▶ _Text passage_:
━━━━━━━━━━
You made one very common error in your discussion: the precision of a survey-based estimate has almost _nothing_ to do with what proportion of the population is being sampled (as long as you are not sampling almost the entire population). I am sure you know the soup-tasting analogy. So the wide margin of error of the estimates is not because 140,000 is a small proportion of all the businesses, but because the buisiness-to-business variability of the change in the number of employees is large.

Aaron

In discussing the confidence interval you state:

What this means is that when they report -54,000, what they actually mean is that any number between +46,000 and -154,000 is consistent with the data that was observed. So in fact, the statisticians have no idea whether employment grew or shrank in August.

I think you are stretching it a bit to say that statistician have "no idea" whether employment grew or shrank. They do have an idea, their best guess is that employment shrank by 54,000 jobs. Yes, their sample was noisy, and even if the true value were 0, they would get sample estimates like this one more than 10 percent of the time, but I think it is a statistically valid claim to state "our data suggest it is more likely than not that employment shrank."

Kaiser

Aniko: You read a lot more into that sentence than I intended - and I realize that what I wrote could be misleading so thanks for bringing this up. If everyone in the population were surveyed, then we would have complete information and there could be no sampling error. If we can only collect partial information, then the larger the sample, the smaller the error. But after a certain point, increasing the sample doesn't reduce the error enough to matter so we like to say proportions don't matter. Hope I clarified that.
━━━━━━━━━━
▶ _Data block_:

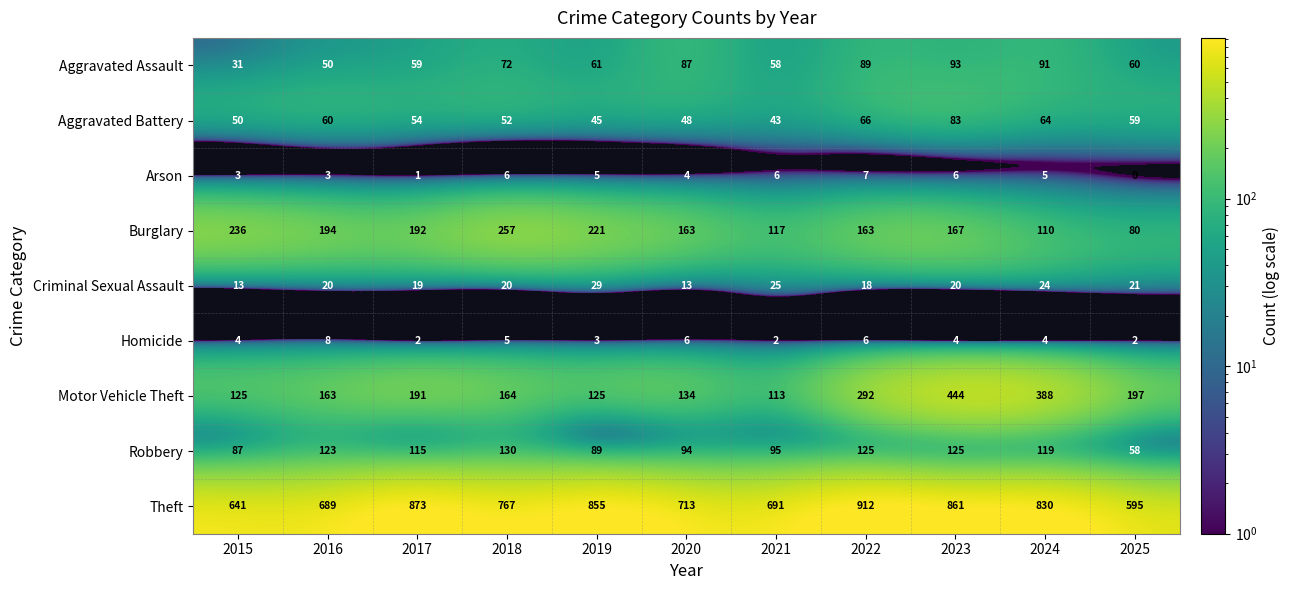

At how many categories does at least one series exceed 378?

11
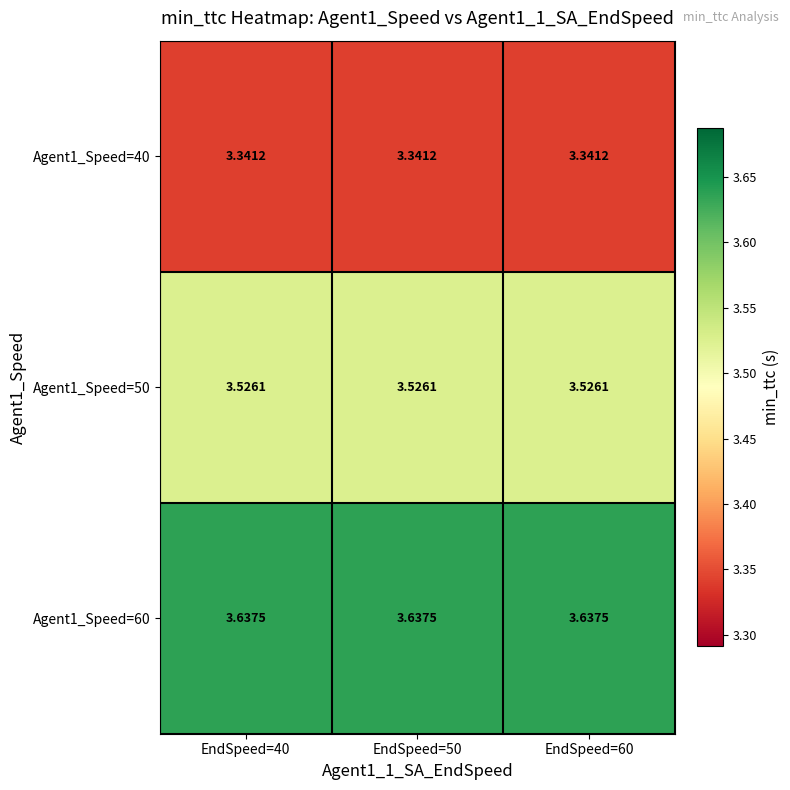

How many distinct data groups are displayed?

3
━━━━━━━━━━
▶ _Task brief_:
Carry on the comment exchange about sampling error in the employment survey, beginning right after its final sentence.

▶ _Output of the exercise_:
Also I want to clarify your statement that the large error is not due to sample size but due to variability. The sample size is designed to filter out a certain level of noise (conversely, read a certain level of signal); if the survey has been designed to read changes in employment of 10,000, then the statistician would have called for a lot more than 140K businesses to be surveyed.

Aaron: A margin of error comes at a certain level of confidence, in this case, 90%. Any statement like "our data suggest it is more likely than not that employment shrank" is valid ONLY if we accept a lower confidence level. 90% is already a lower threshold than typically used so one must be careful when issuing such statements.

I have fundamentally a strong objection to this line of thinking because it is equivalent to saying when the sampling error is large, just ignore the variability, and use the average value (point estimate) as the most likely value. It is precisely when the sampling error is large that we must pay attention to it. Otherwise, we might declare all the research on confidence levels and margins of error useless!

Ken

In Australia they include a trend line, but most commentators ignore it. I'm going to use the accuracy of unemployment figures as an example in a basic stats course this semester.